• _Source_:
━━━━━━━━━━━━━━━━
How and why tmp_table_size and max_heap_table_size are bounded.

Posted in: Technical Track

Overview

In some cases, MySQL creates internal temporary tables while processing queries. On the base of the dimensions of the resultset MySQL will use the MEMORY engine AND/OR the MyISAM engine.
The difference is that MEMORY engine will handle the table in memory, while MyISAM will write it on disk. A table created using the MEMORY engine can be automatically converted by the MySQL server if it exceed the defined threshold.

And there are others circumstances which could create temporary tables using MEMORY but that can go to MyISAM (so disk) if too large:

  • If there is an ORDER BY clause and a different GROUP BY clause, or if the ORDER BY or GROUP BY contains columns from tables other than the first table in the join queue;
  • DISTINCT combined with ORDER BY may require a temporary table;
  • In the case of the SQL_SMALL_RESULT option, MySQL uses an in-memory temporary table, unless the query also contains elements (described later) that require on-disk storage.

There are some conditions which will force the temporary table to use MyISAM :

  • Presence of a BLOB or TEXT column in the table;
  • Presence of any column in a GROUP BY or DISTINCT clause larger than 512 bytes;
  • Presence of any column larger than 512 bytes in the SELECT list, if UNION or UNION ALL;

The tables explicitly created with CREATE TABLE ENGINE MEMORY use ONLY the max_heap_table_size system variable to determines how large the table is permitted to grow and there is no conversion to on-disk format.

Why am I still doing a post on this?

Because I still see MySQL configurations that DBAs seem to use as separate assignments without taking into account the consequences of over-allocation and what impact it has on MySQL server memory usage.
━━━━━━━━━━━━━━━━
• _Listing_:
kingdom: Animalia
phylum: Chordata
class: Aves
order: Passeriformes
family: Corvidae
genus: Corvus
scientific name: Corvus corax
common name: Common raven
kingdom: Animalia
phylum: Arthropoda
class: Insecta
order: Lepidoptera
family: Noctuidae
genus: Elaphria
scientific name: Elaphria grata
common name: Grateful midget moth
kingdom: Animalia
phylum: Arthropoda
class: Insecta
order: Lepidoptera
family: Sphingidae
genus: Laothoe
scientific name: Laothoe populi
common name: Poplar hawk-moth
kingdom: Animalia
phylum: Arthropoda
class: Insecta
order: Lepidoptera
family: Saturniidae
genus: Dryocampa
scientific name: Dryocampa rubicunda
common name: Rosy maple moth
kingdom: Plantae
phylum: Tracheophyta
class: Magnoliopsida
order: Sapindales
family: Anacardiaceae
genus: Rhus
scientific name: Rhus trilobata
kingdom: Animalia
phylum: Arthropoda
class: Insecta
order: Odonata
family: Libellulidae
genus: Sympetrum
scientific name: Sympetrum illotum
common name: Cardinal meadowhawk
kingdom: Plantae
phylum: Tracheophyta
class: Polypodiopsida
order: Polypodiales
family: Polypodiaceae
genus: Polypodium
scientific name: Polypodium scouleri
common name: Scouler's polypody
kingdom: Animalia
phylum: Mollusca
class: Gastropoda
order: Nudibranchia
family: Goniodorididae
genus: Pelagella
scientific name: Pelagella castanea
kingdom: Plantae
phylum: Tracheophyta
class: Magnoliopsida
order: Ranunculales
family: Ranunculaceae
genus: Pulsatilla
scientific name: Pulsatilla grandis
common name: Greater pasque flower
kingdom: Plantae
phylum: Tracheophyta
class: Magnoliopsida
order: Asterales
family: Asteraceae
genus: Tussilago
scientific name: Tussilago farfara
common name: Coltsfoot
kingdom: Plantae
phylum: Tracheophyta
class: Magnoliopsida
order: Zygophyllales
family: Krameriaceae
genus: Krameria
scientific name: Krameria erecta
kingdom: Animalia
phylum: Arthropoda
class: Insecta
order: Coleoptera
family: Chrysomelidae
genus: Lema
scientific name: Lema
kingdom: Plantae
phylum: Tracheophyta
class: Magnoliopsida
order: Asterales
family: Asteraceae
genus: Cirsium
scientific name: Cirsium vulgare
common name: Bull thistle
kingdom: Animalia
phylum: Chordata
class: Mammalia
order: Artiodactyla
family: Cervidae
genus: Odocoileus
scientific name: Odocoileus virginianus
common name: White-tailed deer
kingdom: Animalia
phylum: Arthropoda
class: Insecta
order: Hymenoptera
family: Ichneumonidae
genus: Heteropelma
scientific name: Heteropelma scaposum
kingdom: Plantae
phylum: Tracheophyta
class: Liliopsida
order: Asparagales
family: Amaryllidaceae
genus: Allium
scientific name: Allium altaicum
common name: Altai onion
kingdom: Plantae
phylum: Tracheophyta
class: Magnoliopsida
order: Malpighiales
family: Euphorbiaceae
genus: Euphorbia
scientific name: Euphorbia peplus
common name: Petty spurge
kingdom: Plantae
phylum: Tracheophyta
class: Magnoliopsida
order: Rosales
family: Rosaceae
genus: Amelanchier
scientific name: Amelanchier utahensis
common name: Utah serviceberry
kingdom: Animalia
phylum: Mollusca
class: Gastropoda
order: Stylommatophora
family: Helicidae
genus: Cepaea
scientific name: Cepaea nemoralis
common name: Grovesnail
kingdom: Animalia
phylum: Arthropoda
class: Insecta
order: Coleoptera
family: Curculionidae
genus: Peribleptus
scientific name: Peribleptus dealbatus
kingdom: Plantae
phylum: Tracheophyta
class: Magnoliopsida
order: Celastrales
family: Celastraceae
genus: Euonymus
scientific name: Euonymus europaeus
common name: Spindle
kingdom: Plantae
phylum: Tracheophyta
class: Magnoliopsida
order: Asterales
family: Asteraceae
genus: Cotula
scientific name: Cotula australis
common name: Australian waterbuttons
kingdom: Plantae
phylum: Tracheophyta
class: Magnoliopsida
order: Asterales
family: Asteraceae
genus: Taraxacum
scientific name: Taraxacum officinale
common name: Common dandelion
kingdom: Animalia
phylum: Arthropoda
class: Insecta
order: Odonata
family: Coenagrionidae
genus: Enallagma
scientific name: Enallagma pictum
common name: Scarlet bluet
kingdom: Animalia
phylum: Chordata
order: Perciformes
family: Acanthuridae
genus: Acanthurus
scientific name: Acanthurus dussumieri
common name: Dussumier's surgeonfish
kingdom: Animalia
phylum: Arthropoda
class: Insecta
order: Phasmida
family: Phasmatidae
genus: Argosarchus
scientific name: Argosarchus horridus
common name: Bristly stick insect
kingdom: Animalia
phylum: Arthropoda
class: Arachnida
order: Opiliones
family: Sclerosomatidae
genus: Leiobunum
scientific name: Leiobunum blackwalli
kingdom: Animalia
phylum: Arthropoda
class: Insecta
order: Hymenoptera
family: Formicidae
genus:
━━━━━━━━━━━━━━━━
• _Prompt_:
Answer these questions from the MySQL temporary tables post:
1. Which engine writes the temporary table to disk?
2. A column in a GROUP BY or DISTINCT clause larger than how many bytes forces the temporary table to use MyISAM?
3. Which system variable alone sets how large a table explicitly created with CREATE TABLE ENGINE MEMORY may grow?

• _Finished answer_:
1. MyISAM
2. 512 bytes
3. max_heap_table_size